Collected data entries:
+ + + + +

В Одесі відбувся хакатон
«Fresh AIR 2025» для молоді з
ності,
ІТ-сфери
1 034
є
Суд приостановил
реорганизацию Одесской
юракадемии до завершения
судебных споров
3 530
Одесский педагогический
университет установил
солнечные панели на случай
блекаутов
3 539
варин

+ + + + +

● Directive: Copy every line of the records above verbatim, in the order given.

● Result of the task:
В Одесі відбувся хакатон
«Fresh AIR 2025» для молоді з
ності,
ІТ-сфери
1 034
є
Суд приостановил
реорганизацию Одесской
юракадемии до завершения
судебных споров
3 530
Одесский педагогический
университет установил
солнечные панели на случай
блекаутов
3 539
варин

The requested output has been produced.